What you should do. Gather each line in the entries below that contains the word "enrollada", and list those lines in the order they appear.
::: Dataset excerpts
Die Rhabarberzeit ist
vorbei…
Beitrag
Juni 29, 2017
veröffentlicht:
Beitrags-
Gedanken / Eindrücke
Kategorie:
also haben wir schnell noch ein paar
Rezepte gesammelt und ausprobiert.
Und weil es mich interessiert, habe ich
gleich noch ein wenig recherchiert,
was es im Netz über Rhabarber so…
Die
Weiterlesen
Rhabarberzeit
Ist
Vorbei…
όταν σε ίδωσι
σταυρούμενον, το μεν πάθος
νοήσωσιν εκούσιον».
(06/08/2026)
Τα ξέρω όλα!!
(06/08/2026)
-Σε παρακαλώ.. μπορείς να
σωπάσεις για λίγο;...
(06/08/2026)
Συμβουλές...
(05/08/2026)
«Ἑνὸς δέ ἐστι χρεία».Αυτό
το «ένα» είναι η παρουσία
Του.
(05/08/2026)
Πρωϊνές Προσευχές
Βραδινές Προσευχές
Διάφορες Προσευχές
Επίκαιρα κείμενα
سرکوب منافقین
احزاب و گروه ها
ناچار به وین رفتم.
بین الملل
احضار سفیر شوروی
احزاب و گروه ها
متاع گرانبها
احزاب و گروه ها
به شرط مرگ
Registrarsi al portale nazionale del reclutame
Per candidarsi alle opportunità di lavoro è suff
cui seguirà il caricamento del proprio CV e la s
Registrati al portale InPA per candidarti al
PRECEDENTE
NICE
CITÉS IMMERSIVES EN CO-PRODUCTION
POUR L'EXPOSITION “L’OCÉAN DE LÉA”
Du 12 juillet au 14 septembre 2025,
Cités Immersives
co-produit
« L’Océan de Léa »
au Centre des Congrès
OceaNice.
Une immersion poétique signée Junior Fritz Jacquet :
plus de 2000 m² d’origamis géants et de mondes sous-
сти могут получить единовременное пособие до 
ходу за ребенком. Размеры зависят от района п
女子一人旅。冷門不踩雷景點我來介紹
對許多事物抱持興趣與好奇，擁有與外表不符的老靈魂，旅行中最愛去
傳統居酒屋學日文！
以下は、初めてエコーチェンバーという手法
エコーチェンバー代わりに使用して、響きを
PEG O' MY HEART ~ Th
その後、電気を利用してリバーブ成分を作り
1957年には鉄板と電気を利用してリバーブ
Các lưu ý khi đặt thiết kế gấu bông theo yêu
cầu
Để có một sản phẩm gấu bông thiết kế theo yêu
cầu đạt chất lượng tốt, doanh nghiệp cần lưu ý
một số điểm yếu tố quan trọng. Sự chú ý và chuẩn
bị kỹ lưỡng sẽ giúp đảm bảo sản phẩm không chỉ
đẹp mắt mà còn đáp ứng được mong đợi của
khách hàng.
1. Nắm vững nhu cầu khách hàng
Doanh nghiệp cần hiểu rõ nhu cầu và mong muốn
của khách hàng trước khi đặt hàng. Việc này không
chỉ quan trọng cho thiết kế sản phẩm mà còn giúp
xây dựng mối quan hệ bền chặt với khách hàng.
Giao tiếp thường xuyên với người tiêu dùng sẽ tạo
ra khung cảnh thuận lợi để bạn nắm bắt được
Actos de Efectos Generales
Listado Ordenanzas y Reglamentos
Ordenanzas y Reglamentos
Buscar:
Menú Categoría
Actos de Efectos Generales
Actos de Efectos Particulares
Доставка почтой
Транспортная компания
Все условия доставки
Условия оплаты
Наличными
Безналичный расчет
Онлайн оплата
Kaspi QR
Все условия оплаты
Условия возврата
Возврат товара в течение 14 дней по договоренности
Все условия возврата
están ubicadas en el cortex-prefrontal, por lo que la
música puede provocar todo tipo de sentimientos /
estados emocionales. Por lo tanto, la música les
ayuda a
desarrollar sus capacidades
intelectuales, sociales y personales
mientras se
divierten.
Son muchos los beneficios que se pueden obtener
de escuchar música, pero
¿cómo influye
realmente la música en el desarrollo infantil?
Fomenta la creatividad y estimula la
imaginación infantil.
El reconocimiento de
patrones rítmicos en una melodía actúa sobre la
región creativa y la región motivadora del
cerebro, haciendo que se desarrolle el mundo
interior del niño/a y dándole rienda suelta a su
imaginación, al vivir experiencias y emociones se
::::::
::: Dataset excerpts
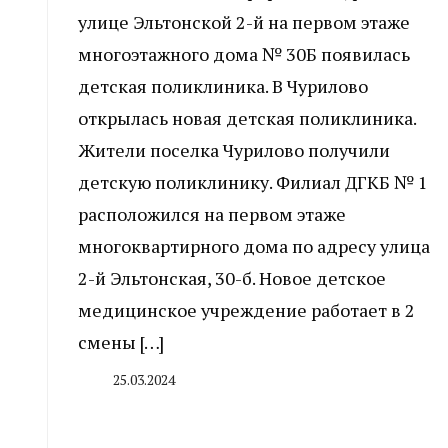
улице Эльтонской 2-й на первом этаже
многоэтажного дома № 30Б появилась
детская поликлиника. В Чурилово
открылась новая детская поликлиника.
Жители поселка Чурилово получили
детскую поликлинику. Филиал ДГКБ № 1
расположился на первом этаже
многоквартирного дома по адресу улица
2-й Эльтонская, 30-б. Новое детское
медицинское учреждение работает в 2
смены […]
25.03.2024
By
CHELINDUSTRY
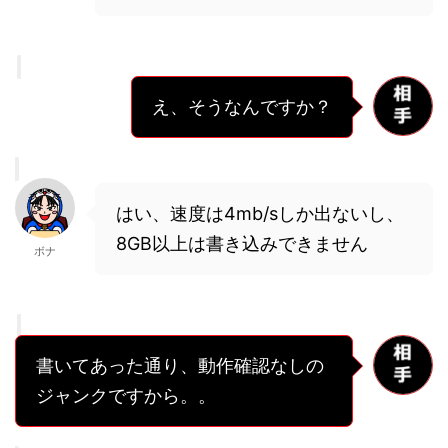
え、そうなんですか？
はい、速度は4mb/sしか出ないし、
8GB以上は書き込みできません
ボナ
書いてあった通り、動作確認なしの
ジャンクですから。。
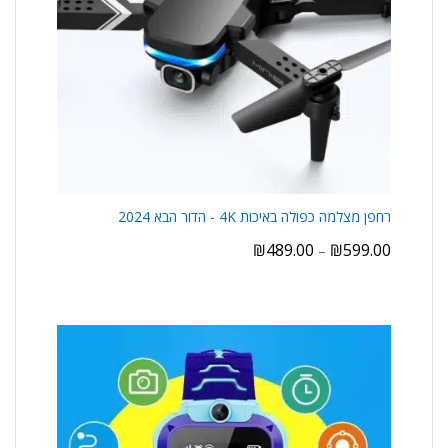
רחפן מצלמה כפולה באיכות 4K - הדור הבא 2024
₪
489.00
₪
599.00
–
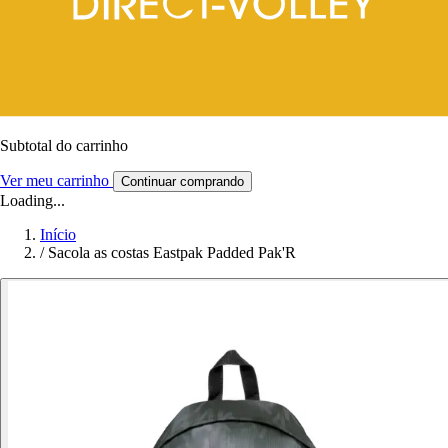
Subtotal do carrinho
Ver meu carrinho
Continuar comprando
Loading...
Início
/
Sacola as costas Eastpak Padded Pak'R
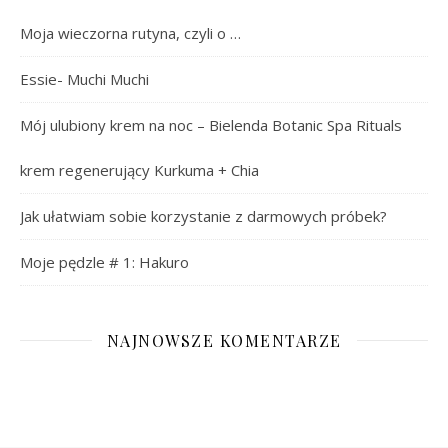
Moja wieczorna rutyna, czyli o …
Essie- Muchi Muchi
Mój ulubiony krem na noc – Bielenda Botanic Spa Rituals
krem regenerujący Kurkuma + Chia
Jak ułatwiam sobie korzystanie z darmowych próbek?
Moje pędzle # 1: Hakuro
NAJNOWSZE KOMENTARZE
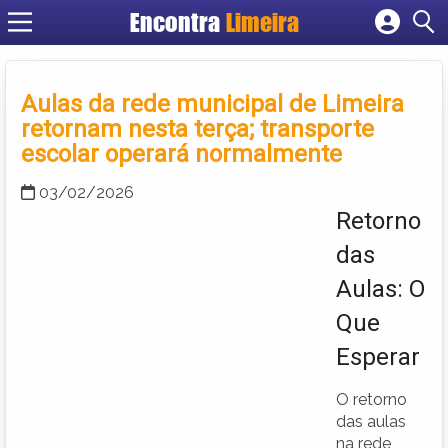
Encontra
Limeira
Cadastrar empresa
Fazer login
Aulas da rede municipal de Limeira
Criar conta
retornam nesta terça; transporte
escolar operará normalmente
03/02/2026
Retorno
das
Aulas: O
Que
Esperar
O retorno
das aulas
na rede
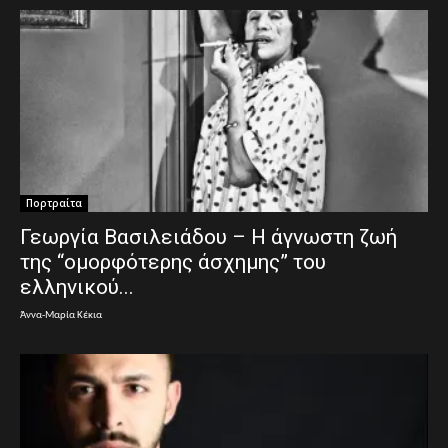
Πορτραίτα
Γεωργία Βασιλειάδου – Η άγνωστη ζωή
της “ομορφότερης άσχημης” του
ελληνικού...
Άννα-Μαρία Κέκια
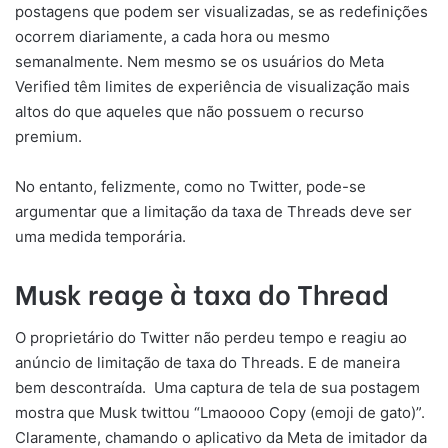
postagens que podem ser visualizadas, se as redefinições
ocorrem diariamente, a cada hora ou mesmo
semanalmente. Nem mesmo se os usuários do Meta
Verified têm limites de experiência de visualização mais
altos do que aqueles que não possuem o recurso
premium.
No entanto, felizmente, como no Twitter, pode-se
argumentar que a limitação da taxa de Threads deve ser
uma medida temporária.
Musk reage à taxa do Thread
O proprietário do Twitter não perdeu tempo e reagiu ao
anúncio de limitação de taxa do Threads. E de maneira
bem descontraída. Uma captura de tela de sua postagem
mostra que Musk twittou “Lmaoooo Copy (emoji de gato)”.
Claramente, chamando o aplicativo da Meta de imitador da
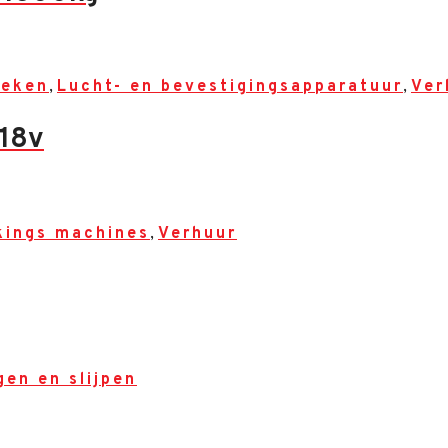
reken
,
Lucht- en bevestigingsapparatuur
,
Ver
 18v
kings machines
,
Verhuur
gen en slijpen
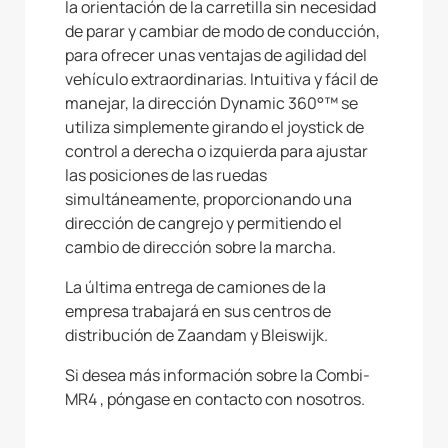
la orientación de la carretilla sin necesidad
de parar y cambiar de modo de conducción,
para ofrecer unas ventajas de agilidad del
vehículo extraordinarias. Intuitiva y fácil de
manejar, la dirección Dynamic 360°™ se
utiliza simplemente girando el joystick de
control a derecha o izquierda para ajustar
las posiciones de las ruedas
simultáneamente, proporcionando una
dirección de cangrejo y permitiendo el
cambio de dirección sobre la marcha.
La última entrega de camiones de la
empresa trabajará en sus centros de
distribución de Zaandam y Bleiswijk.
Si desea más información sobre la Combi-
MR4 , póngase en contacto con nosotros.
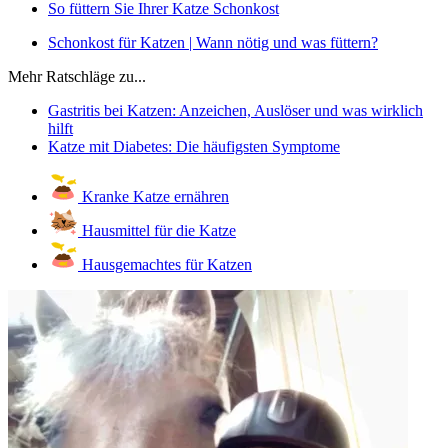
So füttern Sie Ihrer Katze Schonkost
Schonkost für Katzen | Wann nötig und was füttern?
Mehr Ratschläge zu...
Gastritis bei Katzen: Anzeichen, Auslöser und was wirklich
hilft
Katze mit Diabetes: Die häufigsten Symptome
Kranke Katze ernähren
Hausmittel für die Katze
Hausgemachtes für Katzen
::::::
::: Dataset excerpts
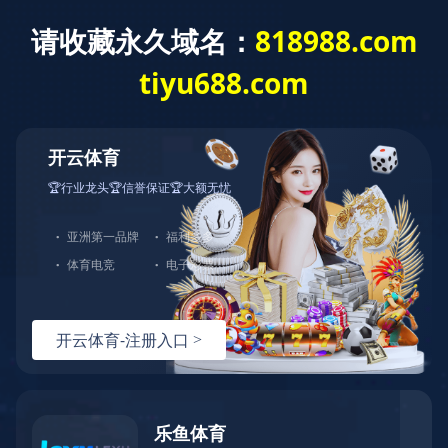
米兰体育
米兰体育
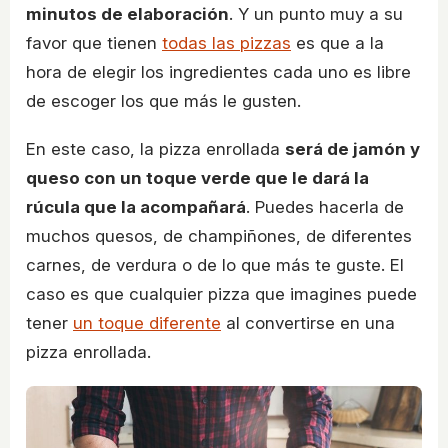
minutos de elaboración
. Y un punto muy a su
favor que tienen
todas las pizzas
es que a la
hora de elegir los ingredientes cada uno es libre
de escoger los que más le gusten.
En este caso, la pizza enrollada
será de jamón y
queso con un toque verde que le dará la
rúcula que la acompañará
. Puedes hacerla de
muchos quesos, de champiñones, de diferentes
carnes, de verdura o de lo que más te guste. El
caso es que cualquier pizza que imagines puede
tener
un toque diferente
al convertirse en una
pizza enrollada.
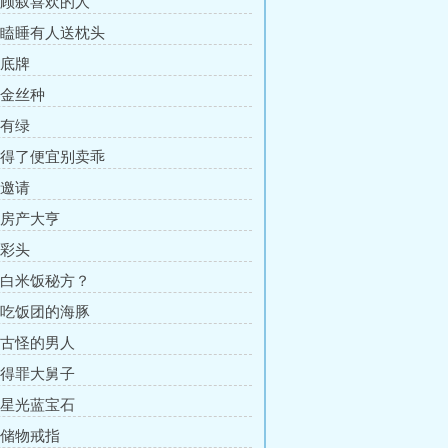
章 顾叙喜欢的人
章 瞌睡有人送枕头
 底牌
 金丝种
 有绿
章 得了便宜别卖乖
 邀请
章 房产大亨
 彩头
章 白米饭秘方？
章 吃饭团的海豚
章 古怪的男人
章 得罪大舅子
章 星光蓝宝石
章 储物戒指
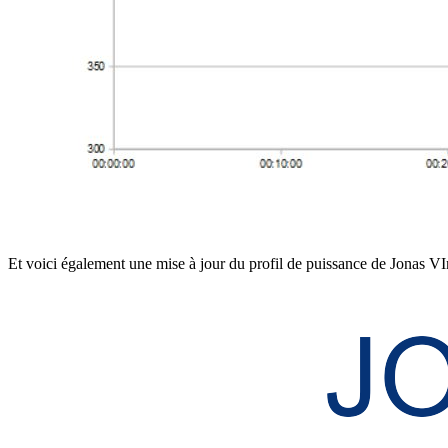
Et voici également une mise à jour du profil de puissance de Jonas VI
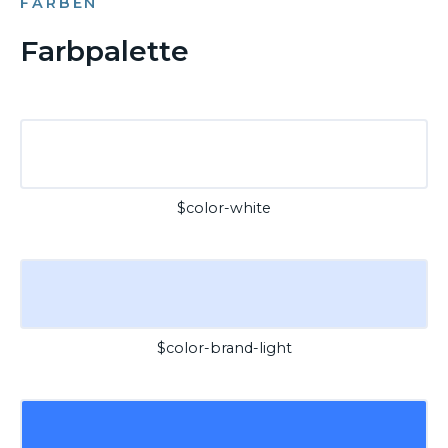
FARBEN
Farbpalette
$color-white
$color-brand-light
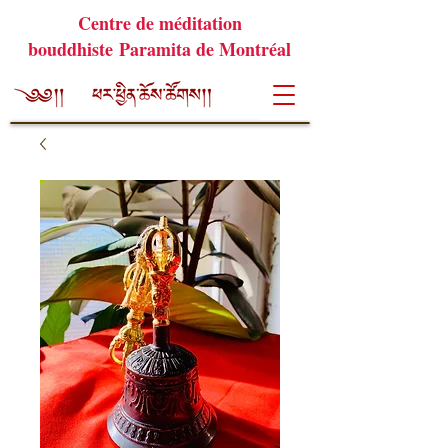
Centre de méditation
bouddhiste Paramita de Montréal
::::::
Answer to the problem.
En este caso, la pizza enrollada
pizza enrollada.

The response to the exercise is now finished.